╔══
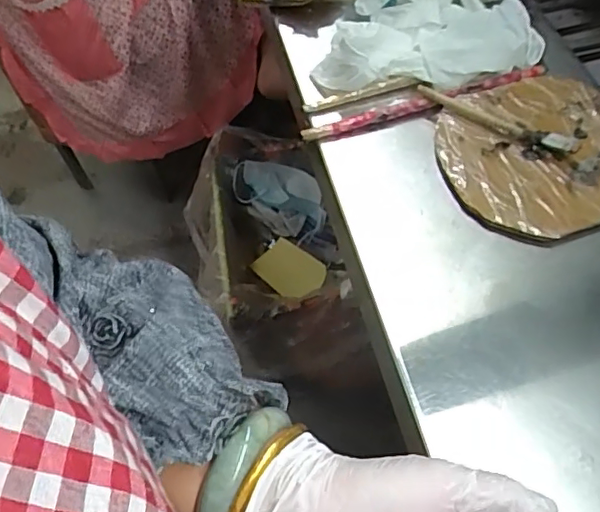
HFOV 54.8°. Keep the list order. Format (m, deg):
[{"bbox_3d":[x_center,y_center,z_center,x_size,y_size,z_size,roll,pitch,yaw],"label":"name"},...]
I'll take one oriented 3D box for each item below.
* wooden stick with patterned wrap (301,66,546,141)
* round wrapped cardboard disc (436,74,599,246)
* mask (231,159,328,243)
[{"bbox_3d":[0.106,-0.128,0.475,0.216,0.019,0.014,-19,58,-8],"label":"wooden stick with patterned wrap"},{"bbox_3d":[0.185,-0.083,0.441,0.157,0.015,0.149,-2,57,3],"label":"round wrapped cardboard disc"},{"bbox_3d":[-0.034,-0.090,0.948,0.152,0.084,0.096,14,59,12],"label":"mask"}]

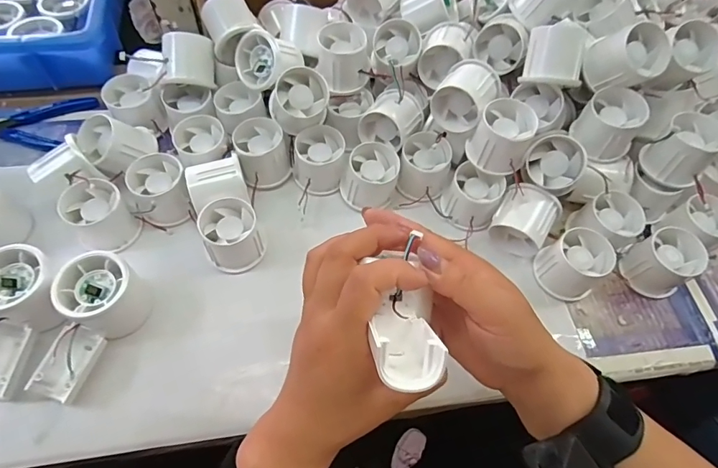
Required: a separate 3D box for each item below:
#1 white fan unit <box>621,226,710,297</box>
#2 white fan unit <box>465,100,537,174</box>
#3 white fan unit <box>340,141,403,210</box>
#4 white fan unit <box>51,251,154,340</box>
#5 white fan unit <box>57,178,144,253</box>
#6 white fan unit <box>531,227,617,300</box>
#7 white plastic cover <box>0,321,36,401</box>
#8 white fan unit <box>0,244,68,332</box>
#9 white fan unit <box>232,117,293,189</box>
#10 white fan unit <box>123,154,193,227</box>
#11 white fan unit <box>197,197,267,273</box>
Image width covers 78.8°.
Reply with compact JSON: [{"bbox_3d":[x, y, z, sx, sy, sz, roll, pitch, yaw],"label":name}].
[{"bbox_3d":[0.292,0.030,0.424,0.052,0.052,0.052,-28,65,-18],"label":"white fan unit"},{"bbox_3d":[0.136,-0.094,0.419,0.053,0.047,0.052,1,60,-2],"label":"white fan unit"},{"bbox_3d":[0.011,-0.061,0.454,0.056,0.051,0.055,1,60,-2],"label":"white fan unit"},{"bbox_3d":[-0.216,0.053,0.373,0.053,0.062,0.055,1,60,-2],"label":"white fan unit"},{"bbox_3d":[-0.246,-0.019,0.412,0.059,0.049,0.053,39,65,18],"label":"white fan unit"},{"bbox_3d":[0.205,0.027,0.418,0.056,0.050,0.056,1,60,-2],"label":"white fan unit"},{"bbox_3d":[-0.286,0.103,0.355,0.036,0.027,0.056,2,59,-2],"label":"white plastic cover"},{"bbox_3d":[-0.280,0.048,0.369,0.062,0.054,0.054,30,63,12],"label":"white fan unit"},{"bbox_3d":[-0.102,-0.085,0.459,0.049,0.044,0.056,-17,62,-13],"label":"white fan unit"},{"bbox_3d":[-0.196,-0.043,0.431,0.051,0.045,0.061,-24,64,-16],"label":"white fan unit"},{"bbox_3d":[-0.119,0.002,0.413,0.050,0.046,0.054,1,60,-2],"label":"white fan unit"}]

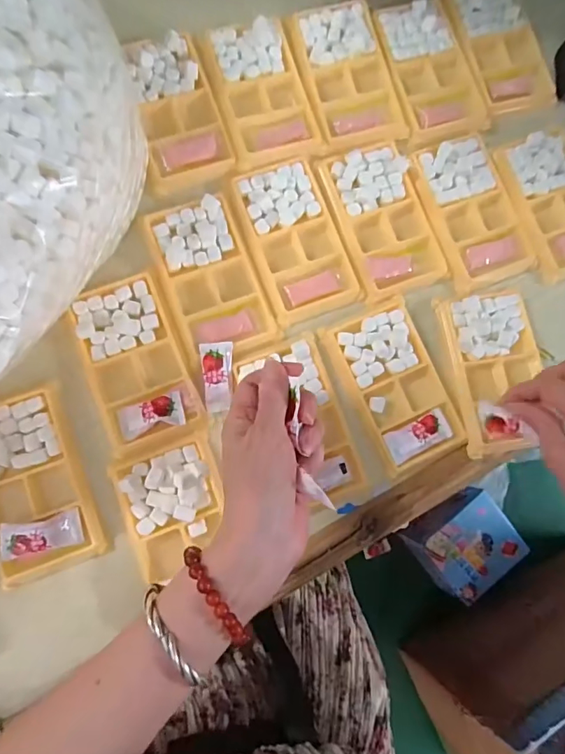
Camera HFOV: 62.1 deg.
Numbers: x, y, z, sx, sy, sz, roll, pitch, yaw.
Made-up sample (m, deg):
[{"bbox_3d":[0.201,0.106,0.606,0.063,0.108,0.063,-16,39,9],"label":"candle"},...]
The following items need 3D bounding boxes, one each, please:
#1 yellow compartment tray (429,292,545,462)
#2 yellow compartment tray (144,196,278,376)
[{"bbox_3d":[0.182,-0.006,0.394,0.079,0.025,0.134,-8,85,-7],"label":"yellow compartment tray"},{"bbox_3d":[-0.061,-0.081,0.385,0.076,0.010,0.128,-21,86,-8],"label":"yellow compartment tray"}]

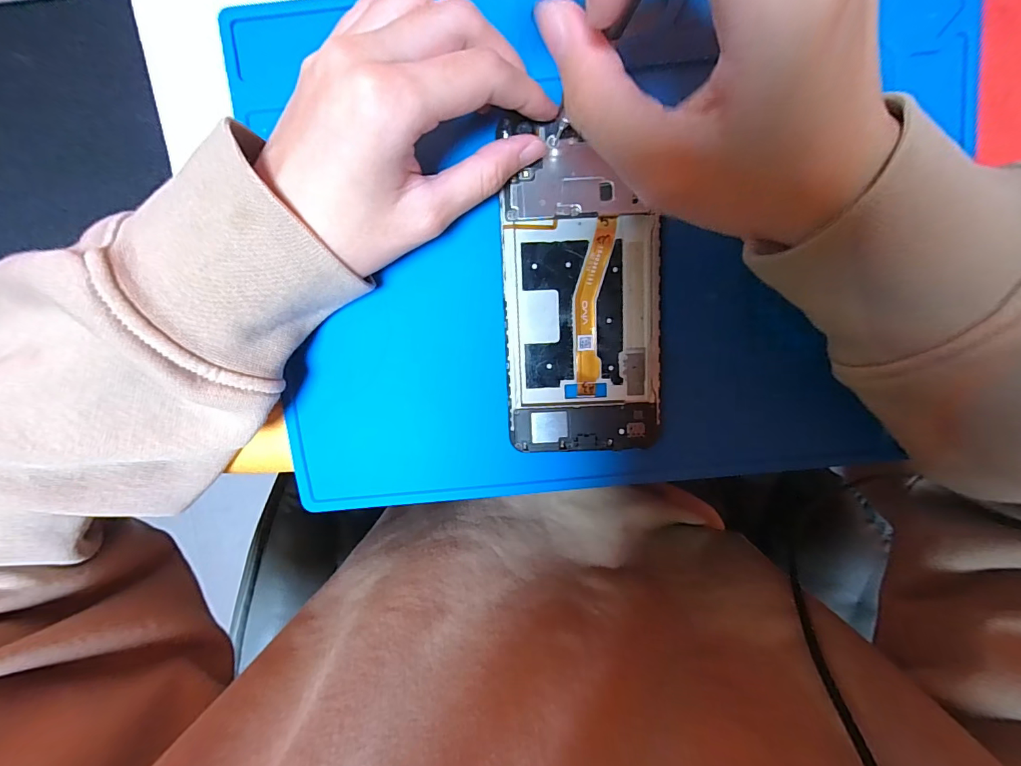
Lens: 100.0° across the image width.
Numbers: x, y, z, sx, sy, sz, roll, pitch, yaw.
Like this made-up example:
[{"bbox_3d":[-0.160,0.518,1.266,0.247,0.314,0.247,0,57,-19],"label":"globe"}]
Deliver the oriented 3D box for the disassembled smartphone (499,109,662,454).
[{"bbox_3d":[0.033,-0.040,0.194,0.070,0.008,0.142,-2,99,2],"label":"disassembled smartphone"}]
╚══
**What the task asks**: When you copy the records above, keep every word exact but leave out the pictures.

**Response for this exercise**:
HFOV 54.8°. Keep the list order. Format (m, deg):
[{"bbox_3d":[x_center,y_center,z_center,x_size,y_size,z_size,roll,pitch,yaw],"label":"name"},...]
I'll take one oriented 3D box for each item below.
* wooden stick with patterned wrap (301,66,546,141)
* round wrapped cardboard disc (436,74,599,246)
* mask (231,159,328,243)
[{"bbox_3d":[0.106,-0.128,0.475,0.216,0.019,0.014,-19,58,-8],"label":"wooden stick with patterned wrap"},{"bbox_3d":[0.185,-0.083,0.441,0.157,0.015,0.149,-2,57,3],"label":"round wrapped cardboard disc"},{"bbox_3d":[-0.034,-0.090,0.948,0.152,0.084,0.096,14,59,12],"label":"mask"}]

Required: a separate 3D box for each item below:
#1 white fan unit <box>621,226,710,297</box>
#2 white fan unit <box>465,100,537,174</box>
#3 white fan unit <box>340,141,403,210</box>
#4 white fan unit <box>51,251,154,340</box>
#5 white fan unit <box>57,178,144,253</box>
#6 white fan unit <box>531,227,617,300</box>
#7 white plastic cover <box>0,321,36,401</box>
#8 white fan unit <box>0,244,68,332</box>
#9 white fan unit <box>232,117,293,189</box>
#10 white fan unit <box>123,154,193,227</box>
#11 white fan unit <box>197,197,267,273</box>
Image width covers 78.8°.
Reply with compact JSON: [{"bbox_3d":[x, y, z, sx, sy, sz, roll, pitch, yaw],"label":name}].
[{"bbox_3d":[0.292,0.030,0.424,0.052,0.052,0.052,-28,65,-18],"label":"white fan unit"},{"bbox_3d":[0.136,-0.094,0.419,0.053,0.047,0.052,1,60,-2],"label":"white fan unit"},{"bbox_3d":[0.011,-0.061,0.454,0.056,0.051,0.055,1,60,-2],"label":"white fan unit"},{"bbox_3d":[-0.216,0.053,0.373,0.053,0.062,0.055,1,60,-2],"label":"white fan unit"},{"bbox_3d":[-0.246,-0.019,0.412,0.059,0.049,0.053,39,65,18],"label":"white fan unit"},{"bbox_3d":[0.205,0.027,0.418,0.056,0.050,0.056,1,60,-2],"label":"white fan unit"},{"bbox_3d":[-0.286,0.103,0.355,0.036,0.027,0.056,2,59,-2],"label":"white plastic cover"},{"bbox_3d":[-0.280,0.048,0.369,0.062,0.054,0.054,30,63,12],"label":"white fan unit"},{"bbox_3d":[-0.102,-0.085,0.459,0.049,0.044,0.056,-17,62,-13],"label":"white fan unit"},{"bbox_3d":[-0.196,-0.043,0.431,0.051,0.045,0.061,-24,64,-16],"label":"white fan unit"},{"bbox_3d":[-0.119,0.002,0.413,0.050,0.046,0.054,1,60,-2],"label":"white fan unit"}]

Camera HFOV: 62.1 deg.
Numbers: x, y, z, sx, sy, sz, roll, pitch, yaw.
Made-up sample (m, deg):
[{"bbox_3d":[0.201,0.106,0.606,0.063,0.108,0.063,-16,39,9],"label":"candle"},...]
The following items need 3D bounding boxes, one each, please:
#1 yellow compartment tray (429,292,545,462)
#2 yellow compartment tray (144,196,278,376)
[{"bbox_3d":[0.182,-0.006,0.394,0.079,0.025,0.134,-8,85,-7],"label":"yellow compartment tray"},{"bbox_3d":[-0.061,-0.081,0.385,0.076,0.010,0.128,-21,86,-8],"label":"yellow compartment tray"}]

Lens: 100.0° across the image width.
Numbers: x, y, z, sx, sy, sz, roll, pitch, yaw.
Like this made-up example:
[{"bbox_3d":[-0.160,0.518,1.266,0.247,0.314,0.247,0,57,-19],"label":"globe"}]
Deliver the oriented 3D box for the disassembled smartphone (499,109,662,454).
[{"bbox_3d":[0.033,-0.040,0.194,0.070,0.008,0.142,-2,99,2],"label":"disassembled smartphone"}]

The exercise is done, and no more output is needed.